Pence is making the rounds in the press for his new autobiography, So Help Me God, and he seems to be trying to make a name for himself now that he’s out of former President Donald Trump’s shadow.
In fact, in an ABC News interview airing on World News Tonight on Monday, Nov. 14, Pence criticized Trump’s speech on the day of the Jan. 6 riot at the Capitol.
“The president’s words were reckless. It was clear he decided to be part of the problem,” Pence said. “His actions were reckless. The president’s words that day at the rally [before the riot] endangered me and my family and everyone at the Capitol building.”
So, what will Pence do now?
Mike Pence hasn’t ruled out a 2024 presidential run and is rallying donors.
In September 2021, Axios reported that Pence was seeking to raise $18 million that year ahead of a potential 2024 presidential run, with his Advancing American Freedom organization “testing the waters and building the infrastructure needed for a White House bid.”
The following May, The New York Times reported that Pence was eying a 2024 presidential bid, no matter whether Trump decided to run again.

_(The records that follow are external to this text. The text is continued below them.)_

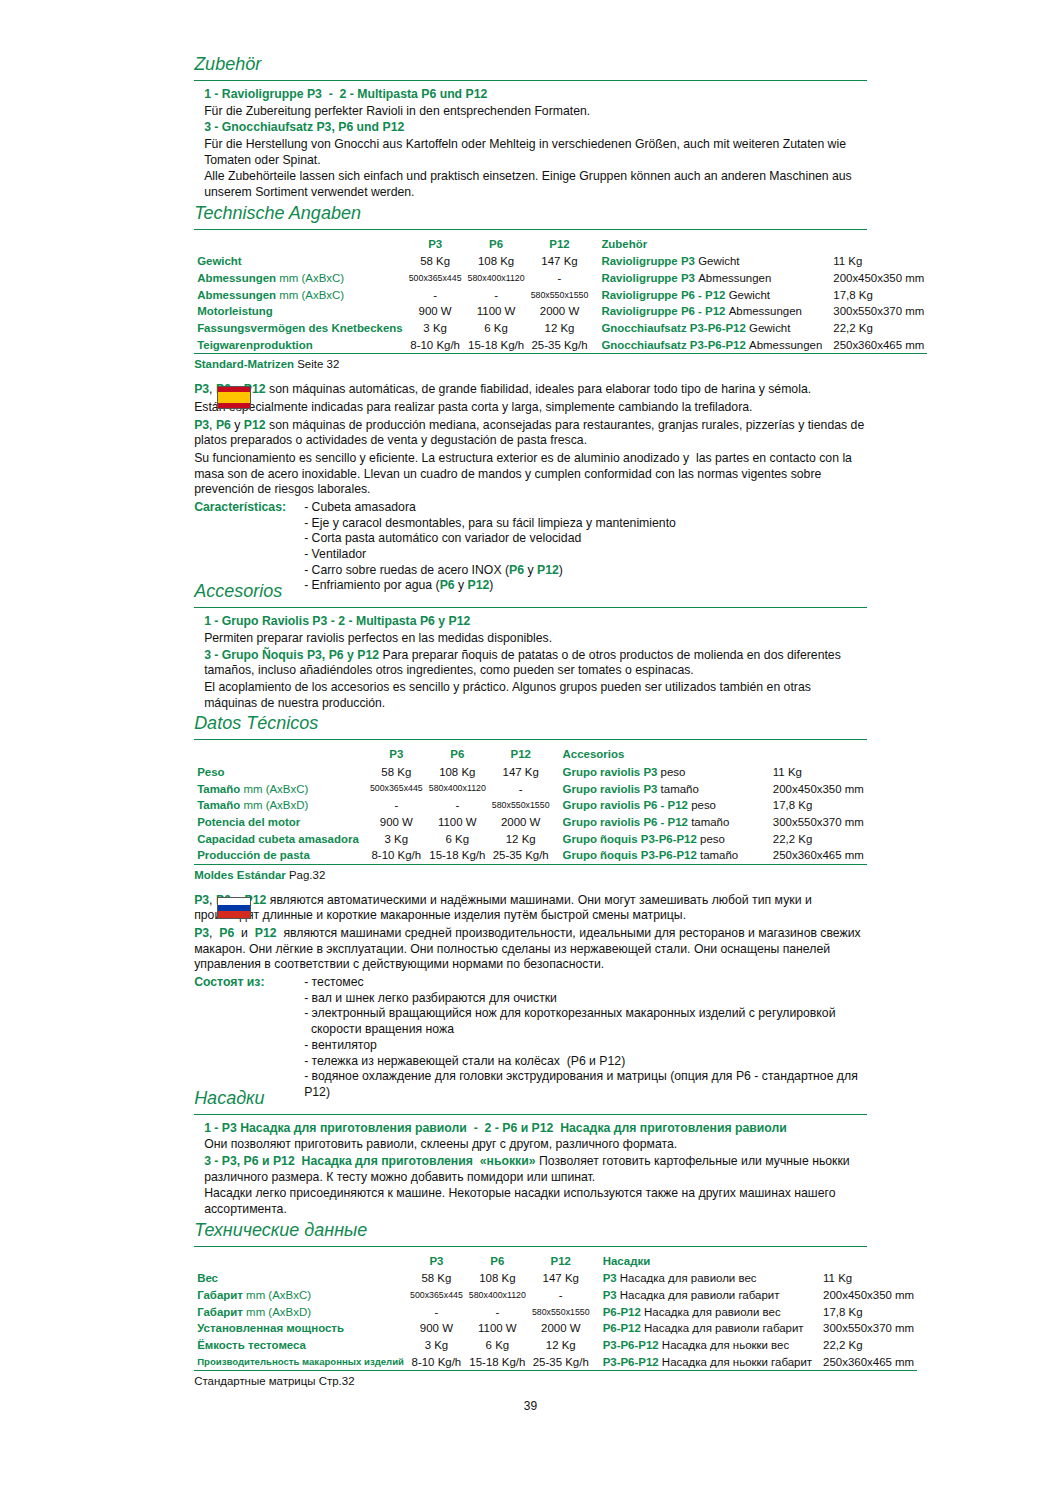Zubehör
1 - Ravioligruppe P3 - 2 - Multipasta P6 und P12
Für die Zubereitung perfekter Ravioli in den entsprechenden Formaten.
3 - Gnocchiaufsatz P3, P6 und P12
Für die Herstellung von Gnocchi aus Kartoffeln oder Mehlteig in verschiedenen Größen, auch mit weiteren Zutaten wie Tomaten oder Spinat.
Alle Zubehörteile lassen sich einfach und praktisch einsetzen. Einige Gruppen können auch an anderen Maschinen aus unserem Sortiment verwendet werden.
Technische Angaben
| | P3 | P6 | P12 | Zubehör | |
| Gewicht | 58 Kg | 108 Kg | 147 Kg | Ravioligruppe P3 Gewicht | 11 Kg |
| Abmessungen mm (AxBxC) | 500x365x445 | 580x400x1120 | - | Ravioligruppe P3 Abmessungen | 200x450x350 mm |
| Abmessungen mm (AxBxC) | - | - | 580x550x1550 | Ravioligruppe P6 - P12 Gewicht | 17,8 Kg |
| Motorleistung | 900 W | 1100 W | 2000 W | Ravioligruppe P6 - P12 Abmessungen | 300x550x370 mm |
| Fassungsvermögen des Knetbeckens | 3 Kg | 6 Kg | 12 Kg | Gnocchiaufsatz P3-P6-P12 Gewicht | 22,2 Kg |
| Teigwarenproduktion | 8-10 Kg/h | 15-18 Kg/h | 25-35 Kg/h | Gnocchiaufsatz P3-P6-P12 Abmessungen | 250x360x465 mm |
Standard-Matrizen Seite 32
P3, P6 y P12 son máquinas automáticas, de grande fiabilidad, ideales para elaborar todo tipo de harina y sémola.
Están especialmente indicadas para realizar pasta corta y larga, simplemente cambiando la trefiladora.
P3, P6 y P12 son máquinas de producción mediana, aconsejadas para restaurantes, granjas rurales, pizzerías y tiendas de platos preparados o actividades de venta y degustación de pasta fresca.
Su funcionamiento es sencillo y eficiente. La estructura exterior es de aluminio anodizado y las partes en contacto con la masa son de acero inoxidable. Llevan un cuadro de mandos y cumplen conformidad con las normas vigentes sobre prevención de riesgos laborales.
Características:
- Cubeta amasadora
Características:
- Eje y caracol desmontables, para su fácil limpieza y mantenimiento
Características:
- Corta pasta automático con variador de velocidad
Características:
- Ventilador
Características:
- Carro sobre ruedas de acero INOX (P6 y P12)
Características:
- Enfriamiento por agua (P6 y P12)
Accesorios
1 - Grupo Raviolis P3 - 2 - Multipasta P6 y P12
Permiten preparar raviolis perfectos en las medidas disponibles.
3 - Grupo Ñoquis P3, P6 y P12 Para preparar ñoquis de patatas o de otros productos de molienda en dos diferentes tamaños, incluso añadiéndoles otros ingredientes, como pueden ser tomates o espinacas.
El acoplamiento de los accesorios es sencillo y práctico. Algunos grupos pueden ser utilizados también en otras máquinas de nuestra producción.
Datos Técnicos
| | P3 | P6 | P12 | Accesorios | |
| Peso | 58 Kg | 108 Kg | 147 Kg | Grupo raviolis P3 peso | 11 Kg |
| Tamaño mm (AxBxC) | 500x365x445 | 580x400x1120 | - | Grupo raviolis P3 tamaño | 200x450x350 mm |
| Tamaño mm (AxBxD) | - | - | 580x550x1550 | Grupo raviolis P6 - P12 peso | 17,8 Kg |
| Potencia del motor | 900 W | 1100 W | 2000 W | Grupo raviolis P6 - P12 tamaño | 300x550x370 mm |
| Capacidad cubeta amasadora | 3 Kg | 6 Kg | 12 Kg | Grupo ñoquis P3-P6-P12 peso | 22,2 Kg |
| Producción de pasta | 8-10 Kg/h | 15-18 Kg/h | 25-35 Kg/h | Grupo ñoquis P3-P6-P12 tamaño | 250x360x465 mm |
Moldes Estándar Pag.32
P3, P6 и P12 являются автоматическими и надёжными машинами. Они могут замешивать любой тип муки и производят длинные и короткие макаронные изделия путём быстрой смены матрицы.
P3, P6 и P12 являются машинами средней производительности, идеальными для ресторанов и магазинов свежих макарон. Они лёгкие в эксплуатации. Они полностью сделаны из нержавеющей стали. Они оснащены панелей управления в соответствии с действующими нормами по безопасности.
Состоят из:
- тестомес
Состоят из:
- вал и шнек легко разбираются для очистки
Состоят из:
- электронный вращающийся нож для короткорезанных макаронных изделий с регулировкой
Состоят из:
скорости вращения ножа
Состоят из:
- вентилятор
Состоят из:
- тележка из нержавеющей стали на колёсах (P6 и P12)
Состоят из:
- водяное охлаждение для головки экструдирования и матрицы (опция для P6 - стандартное для P12)
Насадки
1 - P3 Насадка для приготовления равиоли - 2 - P6 и P12 Насадка для приготовления равиоли
Они позволяют приготовить равиоли, склеены друг с другом, различного формата.
3 - P3, P6 и P12 Насадка для приготовления «ньокки» Позволяет готовить картофельные или мучные ньокки различного размера. К тесту можно добавить помидори или шпинат.
Насадки легко присоединяются к машине. Некоторые насадки используются также на других машинах нашего ассортимента.
Технические данные
| | P3 | P6 | P12 | Насадки | |
| Вес | 58 Kg | 108 Kg | 147 Kg | P3 Насадка для равиоли вес | 11 Kg |
| Габарит mm (AxBxC) | 500x365x445 | 580x400x1120 | - | P3 Насадка для равиоли габарит | 200x450x350 mm |
| Габарит mm (AxBxD) | - | - | 580x550x1550 | P6-P12 Насадка для равиоли вес | 17,8 Kg |
| Установленная мощность | 900 W | 1100 W | 2000 W | P6-P12 Насадка для равиоли габарит | 300x550x370 mm |
| Ёмкость тестомеса | 3 Kg | 6 Kg | 12 Kg | P3-P6-P12 Насадка для ньокки вес | 22,2 Kg |
| Производительность макаронных изделий | 8-10 Kg/h | 15-18 Kg/h | 25-35 Kg/h | P3-P6-P12 Насадка для ньокки габарит | 250x360x465 mm |
Стандартные матрицы Стр.32
39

In an interview with the newspaper the month prior, Pence declined to rule out the possibility of running against Trump in 2024 primary. “We’ll go where we’re called,” Pence said, adding that he and wife Karen would act on prayer. “That’s the way Karen and I have always approached these things.”
Then in October 2022, The New York Times reported that Pence was meeting with donors and building a political operation “that could serve as a springboard to a 2024 presidential campaign.”
Pence says he tried to get Trump to accept the 2020 election results and focus on 2024.
In So Help Me God, Pence writes that he tried to get Trump to accept the results of the 2020 presidential election — in which Joe Biden defeated the former Apprentice star — and told Trump to view the defeat as “just an intermission.”
Pence also says he advised the former president to focus on a 2024 comeback: “I told him that if his legal challenges came up short, he could simply accept the results, move forward with the transition, and start a political comeback, winning the Senate runoffs in Georgia, the 2021 Virginia governor’s race, and the House and Senate in 2022. Then he could run for president in 2024 and win,” Pence writes, per The Guardian. “He seemed unmoved, even weary: ‘I don’t know, 2024 is so far off.’”
Trump criticized Pence in May for not overturning the 2020 presidential election results, as Newsweek reported at the time. “I’m very disappointed in Mike, as a lot of people are,” Trump said. “He had a great opportunity, and all he had to do was just send it back to the legislatures, let them decide. … So I’m very disappointed at the stance he took.”
As the Associated Press previously noted, vice presidents do not have the power to change the outcome of presidential elections.